As sócias dividiram os negócios estabelecendo que uma delas ficaria com a loja de roupas até o tamanho 4, enquanto a outra exploraria peças acima dessa numeração. Ambas, entretanto, alegaram descumprimento das cláusulas contratuais. O Tribunal de Justiça de Santa Catarina havia declarado nulas as cláusulas de não-concorrência por ausência de limite temporal e reconhecido a aplicação da exceção do contrato não cumprido.
A decisão do STJ
O STJ reformou parcialmente a decisão, afirmando que:
– Cláusulas de não-concorrência exigem limites temporal e espacial para serem válidas, pois restringem direitos constitucionais da livre iniciativa e da livre concorrência (art. 170 da CF).
– A ausência de limite temporal não gera nulidade absoluta, mas anulabilidade, que não pode ser reconhecida de ofício pelo tribunal, devendo ser arguida pela parte interessada.
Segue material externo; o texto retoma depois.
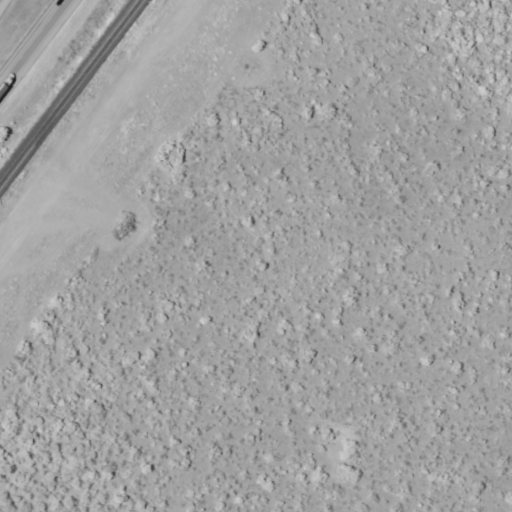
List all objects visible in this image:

– Reconheceu-se a pertinência da exceção do contrato não cumprido (art. 476 do CC), uma vez que ambas as partes descumpriram o ajuste, o que impede uma contratante de exigir da outra o cumprimento integral da obrigação.
A decisão reforça dois pontos relevantes para a prática contratual:
1. Cláusulas de não-concorrência – devem ser cuidadosamente redigidas, prevendo prazos razoáveis e delimitação territorial clara, sob pena de invalidação.
2. Exceção do contrato não cumprido – evidencia a necessidade de observância recíproca das obrigações contratuais, sob pena de perda da exigibilidade.